Ne yazık ki istatistikler tüm bu çabalara rağmen kadına yönelik şiddet sorununda anlamlı bir çözüme -ne ülkemizde ne de dünyada- ulaşılamadığını gösteriyor.  Hala milyonlarca kadın, ailesi veya eşi tarafından katledilmekte, yolda herhangi biri tarafından tacize/tecavüze uğramakta. Kadına yönelik şiddetin yalnızca kadın sorunu değil bir insan hakları sorunu olduğunu unutmayarak, kadın-erkek -insan- olarak bu sorunla mücadele etmek oldukça önemli. Yasal yaptırımlar yetersiz olsa dahi, gerek sosyal medyada gerek olayın gerçekleştiği alanda toplu bir tepki gösterilmesiyle mağdur kadının daha hızlı çözüme ulaştığına şahit oluyoruz. Bu yüzden bireysel olarak her tepki sorunun çözümü için oldukça önemli. Tanık olunan şiddete susmanın şiddete ortak olmak demek olduğunu hatırlatıyor, daha güzel bir dünyada yaşamayı umut ediyoruz 🙂

Kaynaklar

Efe, Ş.Y. ve Ayaz, S. (2010).

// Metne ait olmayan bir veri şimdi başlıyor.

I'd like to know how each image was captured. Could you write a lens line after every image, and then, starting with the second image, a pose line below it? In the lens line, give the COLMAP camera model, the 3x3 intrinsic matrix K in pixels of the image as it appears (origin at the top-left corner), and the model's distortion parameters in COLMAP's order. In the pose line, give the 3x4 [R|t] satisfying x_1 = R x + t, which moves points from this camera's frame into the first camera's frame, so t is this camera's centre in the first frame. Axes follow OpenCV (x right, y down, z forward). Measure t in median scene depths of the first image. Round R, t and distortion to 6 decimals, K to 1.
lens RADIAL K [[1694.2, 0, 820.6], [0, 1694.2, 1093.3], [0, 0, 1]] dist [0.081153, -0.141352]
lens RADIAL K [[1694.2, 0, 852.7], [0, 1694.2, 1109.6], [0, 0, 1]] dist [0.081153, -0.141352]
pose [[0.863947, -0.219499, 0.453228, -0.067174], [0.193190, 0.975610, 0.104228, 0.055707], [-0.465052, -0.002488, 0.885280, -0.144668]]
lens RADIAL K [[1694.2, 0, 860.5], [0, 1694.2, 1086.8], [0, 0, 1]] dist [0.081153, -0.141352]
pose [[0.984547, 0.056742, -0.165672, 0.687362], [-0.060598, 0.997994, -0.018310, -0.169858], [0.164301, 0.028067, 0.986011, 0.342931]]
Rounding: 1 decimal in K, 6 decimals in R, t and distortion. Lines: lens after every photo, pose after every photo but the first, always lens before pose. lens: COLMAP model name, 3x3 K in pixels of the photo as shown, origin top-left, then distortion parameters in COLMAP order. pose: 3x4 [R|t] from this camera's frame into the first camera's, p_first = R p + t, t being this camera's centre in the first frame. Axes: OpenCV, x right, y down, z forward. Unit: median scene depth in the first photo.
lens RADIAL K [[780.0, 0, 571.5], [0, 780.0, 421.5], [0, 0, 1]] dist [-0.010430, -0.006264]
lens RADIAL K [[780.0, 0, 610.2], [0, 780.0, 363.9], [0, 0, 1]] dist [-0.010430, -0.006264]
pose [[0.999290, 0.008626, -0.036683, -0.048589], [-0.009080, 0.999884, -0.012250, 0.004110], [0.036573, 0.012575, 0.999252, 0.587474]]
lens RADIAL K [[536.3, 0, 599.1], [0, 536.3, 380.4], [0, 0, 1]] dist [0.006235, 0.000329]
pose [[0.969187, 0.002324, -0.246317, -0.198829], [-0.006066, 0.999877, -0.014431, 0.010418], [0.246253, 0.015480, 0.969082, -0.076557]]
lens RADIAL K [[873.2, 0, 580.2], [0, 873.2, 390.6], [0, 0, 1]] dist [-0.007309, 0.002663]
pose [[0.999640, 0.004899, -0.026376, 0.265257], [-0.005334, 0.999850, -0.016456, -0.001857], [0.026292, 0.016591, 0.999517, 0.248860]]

Kadına yönelik aile içi şiddet ve kadınların aile içi şiddete bakışı. Anadolu Psikiyatri Dergisi, 11,23-29.

Erim, B.R. ve Yücens, B. (2016). Kadına yönelik şiddet ve kadın sığınma evleri. Arşiv Kaynak Tarama Dergisi, 25(4),536-549.

Page, A.Z. ve İnce, M. (2008). Aile içi şiddet konusunda bir derleme. Türk Psikoloji Yazıları, 11(22), 81-94.